A Times of Israel article heded US school backtracks after asking if Holocaust was real tells that eighth-graders in the San Bernardino County district were assigned to do some research and write an essay explaining whether they believed the Holocaust was a real historical event or a political scheme to influence public emotion and gain.
The original assignment gave students three source materials to work off of, including one which called gassings a hoax. The other two resources were not provided in the article.
Most, albeit not all, of the commenters thought the school's project was abominable, atrocious. How dare anyone challenge the Holocaust, the Shoah?
No one said the students had to deny the Shoah occurred.
The problem is that so many people didn't want to even consider other opinions.
If you ignore other opinions and follow blindly that is popular, if your opinion ever is challenged, you won't know how to defend your position.
Granted, the assignment reeks of maliciousness. The assigning teacher's name is Syeda Jafri; her boss, the school superintendent is named Mohammad Z. Islam.
One commenter suggested that an 8th grader was too young to be exposed to such an assignment; eighth graders are too young to examine opinions and come to reasonable - that is to say, what adults want the children to believe - decisions. Eighth graders are, after all, typically between 13 and 15 years old.
For a Jewish boy, when he's 13 years and a day he automatically becomes of age for religious responsibility. (No one expects him to act like an adult, just as no one expects some adults to behave as children; none-the-less, the child IS expected to have, and use, some cognitive abilities.)
Children normally don't live in a vacuum; if parents or surrogate parents are not available, there are peers.
We expose our children to sundry medical maladies when we see that they are protected against a myriad of diseases. I, personally, fail to see the difference in protecting our children from medical maladies or from Holocaust denial, anti-Semitism, or any other thoughts we deem offensive.
It is unfortunate that there are people who deny that the Holocaust occurred. It is unfortunate that people deny what Europeans did to the peoples they conquered (including the Indians of the Americas) or what the Muslims did to non-Muslims in countries they invaded and enslaved. But people DO deny history all the time, and those who suffered must challenged these denials.
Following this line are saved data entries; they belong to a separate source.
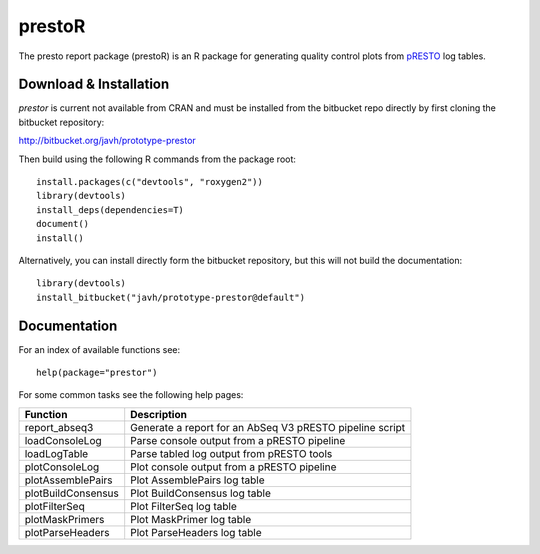 prestoR
================================================================================

The presto report package (prestoR) is an R package for generating
quality control plots from `pRESTO <http://presto.readthedocs.io>`_ log tables.

Download & Installation
--------------------------------------------------------------------------------

`prestor` is current not available from CRAN and must be installed from the
bitbucket repo directly by first cloning the bitbucket repository:

`http://bitbucket.org/javh/prototype-prestor <https://bitbucket.org/javh/prototype-prestor>`_

Then build using the following R commands from the package root::

    install.packages(c("devtools", "roxygen2"))
    library(devtools)
    install_deps(dependencies=T)
    document()
    install()

Alternatively, you can install directly form the bitbucket repository, but this
will not build the documentation::

    library(devtools)
    install_bitbucket("javh/prototype-prestor@default")

Documentation
--------------------------------------------------------------------------------

For an index of available functions see::

    help(package="prestor")

For some common tasks see the following help pages:

====================  ===========================================================
Function              Description
====================  ===========================================================
report_abseq3         Generate a report for an AbSeq V3 pRESTO pipeline script
loadConsoleLog	      Parse console output from a pRESTO pipeline
loadLogTable	      Parse tabled log output from pRESTO tools
plotConsoleLog	      Plot console output from a pRESTO pipeline
plotAssemblePairs	  Plot AssemblePairs log table
plotBuildConsensus	  Plot BuildConsensus log table
plotFilterSeq	      Plot FilterSeq log table
plotMaskPrimers	      Plot MaskPrimer log table
plotParseHeaders	  Plot ParseHeaders log table
====================  ===========================================================
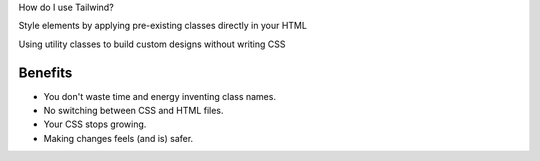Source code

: .. page:: titlePage

.. class:: centredtitle

How do I use Tailwind?

.. page::

.. class:: centredtitle

Style elements by applying pre-existing classes directly in your HTML

.. page::

.. class:: centredtitle

Using utility classes to build custom designs without writing CSS

.. page:: standardPage

Benefits
========

- You don't waste time and energy inventing class names.
- No switching between CSS and HTML files.
- Your CSS stops growing.
- Making changes feels (and is) safer.

.. raw:: pdf

    TextAnnotation "No more adding silly class names like sidebar-inner-wrapper just to be able to style something, and no more agonizing over the perfect abstract name for something that's really just a flex container."
    TextAnnotation "Using a traditional approach, your CSS files get bigger every time you add a new feature. With utilities, everything is reusable so you rarely need to write new CSS."
    TextAnnotation "CSS is global and you never know what you're breaking when you make a change."
    TextAnnotation "Classes in your HTML are local, so you can change them without worrying about something else breaking."

.. page:: imagePage

.. image:: images/example/0.png
    :width: 18cm

.. page::

.. image:: images/example/1.png
    :width: 18cm

.. page::

.. image:: images/example/2.png
    :width: 18cm

.. page::

.. image:: images/example/3.png
    :width: 18cm

.. page::

.. image:: images/example/4.png
    :width: 18cm

.. page::

.. image:: images/example/5.png
    :width: 18cm

.. page::

.. image:: images/example/6.png
    :width: 18cm

.. page::

.. image:: images/example/7.png
    :width: 18cm
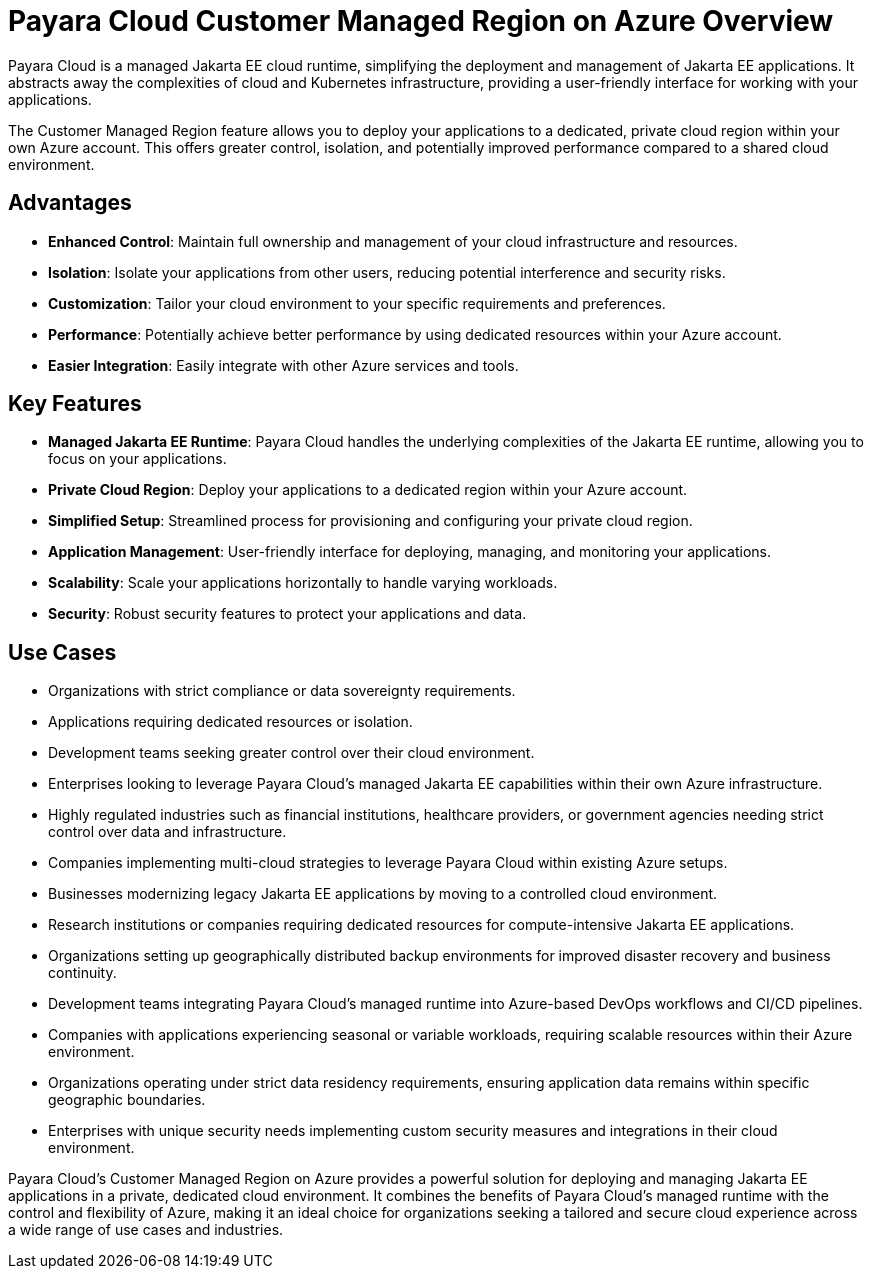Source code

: = Payara Cloud Customer Managed Region on Azure Overview

Payara Cloud is a managed Jakarta EE cloud runtime, simplifying the deployment and management of Jakarta EE applications.
It abstracts away the complexities of cloud and Kubernetes infrastructure, providing a user-friendly interface for working with your applications.

The Customer Managed Region feature allows you to deploy your applications to a dedicated, private cloud region within your own Azure account.
This offers greater control, isolation, and potentially improved performance compared to a shared cloud environment.

== Advantages

* *Enhanced Control*: Maintain full ownership and management of your cloud infrastructure and resources.
* *Isolation*: Isolate your applications from other users, reducing potential interference and security risks.
* *Customization*: Tailor your cloud environment to your specific requirements and preferences.
* *Performance*: Potentially achieve better performance by using dedicated resources within your Azure account.
* *Easier Integration*: Easily integrate with other Azure services and tools.

== Key Features

* *Managed Jakarta EE Runtime*: Payara Cloud handles the underlying complexities of the Jakarta EE runtime, allowing you to focus on your applications.
* *Private Cloud Region*: Deploy your applications to a dedicated region within your Azure account.
* *Simplified Setup*: Streamlined process for provisioning and configuring your private cloud region.
* *Application Management*: User-friendly interface for deploying, managing, and monitoring your applications.
* *Scalability*: Scale your applications horizontally to handle varying workloads.
* *Security*: Robust security features to protect your applications and data.

== Use Cases

* Organizations with strict compliance or data sovereignty requirements.
* Applications requiring dedicated resources or isolation.
* Development teams seeking greater control over their cloud environment.
* Enterprises looking to leverage Payara Cloud's managed Jakarta EE capabilities within their own Azure infrastructure.
* Highly regulated industries such as financial institutions, healthcare providers, or government agencies needing strict control over data and infrastructure.
* Companies implementing multi-cloud strategies to leverage Payara Cloud within existing Azure setups.
* Businesses modernizing legacy Jakarta EE applications by moving to a controlled cloud environment.
* Research institutions or companies requiring dedicated resources for compute-intensive Jakarta EE applications.
* Organizations setting up geographically distributed backup environments for improved disaster recovery and business continuity.
* Development teams integrating Payara Cloud's managed runtime into Azure-based DevOps workflows and CI/CD pipelines.
* Companies with applications experiencing seasonal or variable workloads, requiring scalable resources within their Azure environment.
* Organizations operating under strict data residency requirements, ensuring application data remains within specific geographic boundaries.
* Enterprises with unique security needs implementing custom security measures and integrations in their cloud environment.


Payara Cloud's Customer Managed Region on Azure provides a powerful solution for deploying and managing Jakarta EE applications in a private, dedicated cloud environment.
It combines the benefits of Payara Cloud's managed runtime with the control and flexibility of Azure, making it an ideal choice for organizations seeking a tailored and secure cloud experience across a wide range of use cases and industries.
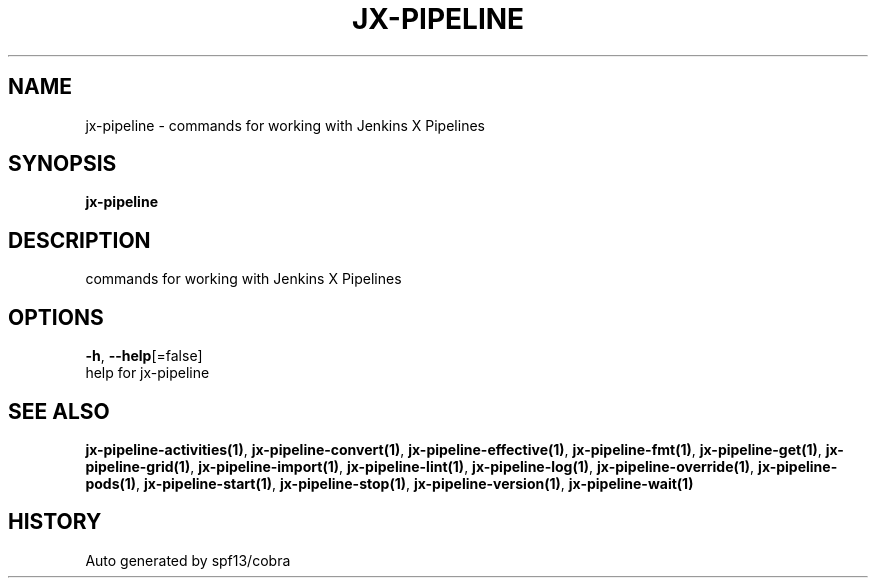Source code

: .TH "JX-PIPELINE" "1" "" "Auto generated by spf13/cobra" "" 
.nh
.ad l


.SH NAME
.PP
jx\-pipeline \- commands for working with Jenkins X Pipelines


.SH SYNOPSIS
.PP
\fBjx\-pipeline\fP


.SH DESCRIPTION
.PP
commands for working with Jenkins X Pipelines


.SH OPTIONS
.PP
\fB\-h\fP, \fB\-\-help\fP[=false]
    help for jx\-pipeline


.SH SEE ALSO
.PP
\fBjx\-pipeline\-activities(1)\fP, \fBjx\-pipeline\-convert(1)\fP, \fBjx\-pipeline\-effective(1)\fP, \fBjx\-pipeline\-fmt(1)\fP, \fBjx\-pipeline\-get(1)\fP, \fBjx\-pipeline\-grid(1)\fP, \fBjx\-pipeline\-import(1)\fP, \fBjx\-pipeline\-lint(1)\fP, \fBjx\-pipeline\-log(1)\fP, \fBjx\-pipeline\-override(1)\fP, \fBjx\-pipeline\-pods(1)\fP, \fBjx\-pipeline\-start(1)\fP, \fBjx\-pipeline\-stop(1)\fP, \fBjx\-pipeline\-version(1)\fP, \fBjx\-pipeline\-wait(1)\fP


.SH HISTORY
.PP
Auto generated by spf13/cobra
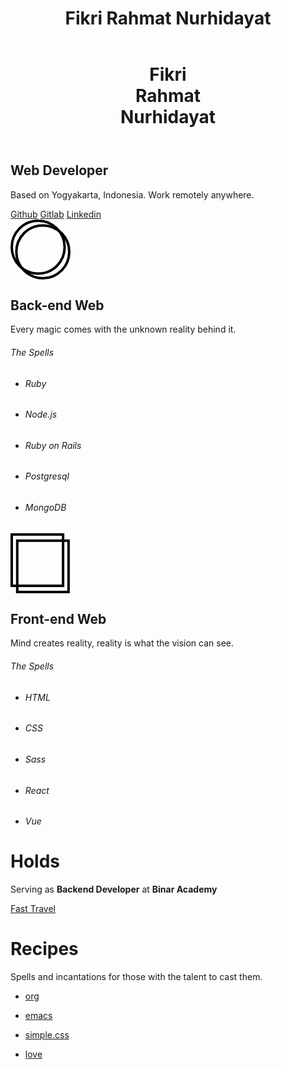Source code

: #+TITLE: Fikri Rahmat Nurhidayat
#+DESCRIPTION: Bottom text
#+OPTIONS: title:nil toc:nil
#+HTML_HEAD_EXTRA: <link rel="stylesheet" href="/assets/css/home.css">

#+BEGIN_EXPORT html
<header>
  <h1>Fikri<br>Rahmat<br>Nurhidayat</h1>
</header>
#+END_EXPORT

#+BEGIN_EXPORT html
<section class="display">
  <h1>Web Developer</h1>
  <p>Based on Yogyakarta, Indonesia. Work remotely anywhere.</p>
  <nav>
    <a href="https://github.com/fikrirnurhidayat" target="_blank">Github</a>
    <a href="https://gitlab.com/fikrirnurhidayat" target="_blank">Gitlab</a>
    <a href="https://www.linkedin.com/in/fikrirnurhidayat" target="_blank">Linkedin</a>
  </nav>
</section>
#+END_EXPORT

#+BEGIN_EXPORT html
<section class="features">
  <div class="features--card">
    <svg width="96" height="96" viewBox="0 0 96 96" fill="none" xmlns="http://www.w3.org/2000/svg">
      <circle cx="51.6923" cy="51.6923" r="42.3077" stroke="black" stroke-width="4"/>
      <circle cx="44.3077" cy="44.3077" r="42.3077" stroke="black" stroke-width="4"/>
    </svg>

    <h2>Back-end Web</h2>
    <p>Every magic comes with the unknown reality behind it.</p>

    <h6>The Spells</h6>

    <ul>
      <li class="stacks">
        <img src="../assets/images/home/backend.ruby.png" alt="Ruby">
        <h6 class="stacks--name">Ruby</h6>
      </li>
      <li class="stacks">
        <img src="../assets/images/home/backend.javascript.png" alt="Javascript">
        <h6 class="stacks--name">Node.js</h6>
      </li>
      <li class="stacks">
        <img src="../assets/images/home/backend.rails.png" alt="Rails">
        <h6 class="stacks--name">Ruby on Rails</h6>
      </li>
      <li class="stacks">
        <img src="../assets/images/home/backend.postgresql.png" alt="Postgresql">
        <h6 class="stacks--name">Postgresql</h6>
      </li>
      <li class="stacks">
        <img src="../assets/images/home/backend.mongodb.png" alt="MongoDB">
        <h6 class="stacks--name">MongoDB</h6>
      </li>
    </ul>
  </div>

  <div class="features--card">
    <svg width="95" height="96" viewBox="0 0 95 96" fill="none" xmlns="http://www.w3.org/2000/svg">
      <rect x="2" y="2" width="82.1107" height="82.1107" stroke="black" stroke-width="4"/>
      <rect x="10.7905" y="11.8894" width="82.1107" height="82.1107" stroke="black" stroke-width="4"/>
    </svg>

    <h2>Front-end Web</h2>
    <p>Mind creates reality, reality is what the vision can see.</p>
    <h6>The Spells</h6>

    <ul>
      <li class="stacks">
        <img src="../assets/images/home/frontend.html.png" alt="HTML">
        <h6 class="stacks--name">HTML</h6>
      </li>
      <li class="stacks">
        <img src="../assets/images/home/frontend.css.png" alt="CSS">
        <h6 class="stacks--name">CSS</h6>
      </li>
      <li class="stacks">
        <img src="../assets/images/home/frontend.sass.png" alt="Sass">
        <h6 class="stacks--name">Sass</h6>
      </li>
      <li class="stacks">
        <img src="../assets/images/home/frontend.react.png" alt="React">
        <h6 class="stacks--name">React</h6>
      </li>
      <li class="stacks">
        <img src="../assets/images/home/frontend.vue.png" alt="Vue">
        <h6 class="stacks--name">Vue</h6>
      </li>
    </ul>
  </div>
</section>
#+END_EXPORT

* Holds
:PROPERTIES:
:HTML_CONTAINER: section
:HTML_CONTAINER_CLASS: display
:END:
Serving as *Backend Developer* at *Binar Academy*

#+BEGIN_EXPORT html
<nav>
  <a href="https://binaracademy.com" target="_blank">
    Fast Travel
    <img src="/assets/images/home/work.binaracademy.png" alt="Binar Academy">
  </a>
</nav>
#+END_EXPORT

* Recipes
:PROPERTIES:
:HTML_CONTAINER: section
:HTML_CONTAINER_CLASS: display recipes
:END:

Spells and incantations for those with the talent to cast them.

- @@html: <a href="https://orgmode.org" target="_blank">@@
  org
 #+ATTR_HTML: :class recipes-img
  [[../assets/images/home/recipes.tecosaurorg.png]]
  @@html: </a>@@

- @@html: <a href="https://emacs.org" target="_blank">@@
  emacs
 #+ATTR_HTML: :class recipes-img
  [[../assets/images/home/recipes.emacs.png]]
  @@html: </a>@@

- @@html: <a href="https://simplecss.org" target="_blank">@@
  simple.css
 #+ATTR_HTML: :class recipes-img
  [[../assets/images/home/recipes.simpledotcss.png]]
  @@html: </a>@@

- @@html: <a href="https://youtu.be/dQw4w9WgXcQ" target="_blank">@@
  love
 #+ATTR_HTML: :class recipes-img
  [[../assets/images/home/recipes.love.png]]
  @@html: </a>@@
The only way to challenge the denials, to debate and to convince, is to understand what the deniers are proclaiming and to respond with sound, factual, well considered arguments.
Hiding our collective head in the sand makes deniers of us - we deny the possibility that someone has a position that offends us, and in the process we lack the ability to respond to the claim.
Let the eighth graders study the Holocaust and learn what the deniers are claiming, then counter those claims with facts. In the case of the Holocaust, there is no absence of proof.
The Holocaust didn't happen, and the world is flat.